Muscle reconstruction and regeneration using biodegradable scaffolds

The complete loss or weakening of anatomically defined muscular structures may be determined by many pathological states and may lead to high morbidity and clinical expense. Attempts to functionally correct them have encountered limited success. On the account of more demanding requirements of materials for the myofascial repair, we evaluated a bioabsorbable polymer mimicking, at the structural level, the characteristics of the native extracellular matrix (ECM). A described model of muscle injury was used, consisting in the generation of a large abdominal wall defect in 20 Wistar rats.
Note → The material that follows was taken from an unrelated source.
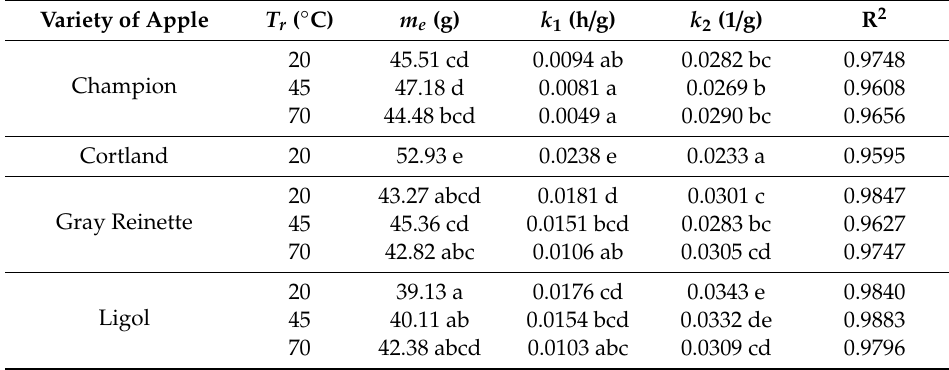
Table 2. Results of the application of the Peleg model (Equations (8) and (9)) for approximating the mass gain during the rehydration of di ff erent varieties of dried apples.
Ablated rectus abdominis was repaired with electrospun poly-L-lactide (PLLA) acellullar patch. Evaluation of the newly developed ECM showed a more delicate fibrillar and organized collagen network in the PLLA group in comparison to control indicating a more advanced process of wound remodeling and a more controlled and modulated tissutal reaction. Scaffold elicited a potent angiogenic response with the appearance of CD31 positive vessels. Additionally, the graft hosted CD34 positive cells, reliable sign of organism response to muscle injury. The biomimesis principle inspiring the structure of this scaffold guided a reparative processes and modulated the microenvironment of the damaged tissue, favoring the regenerative drive over the inflammatory reaction.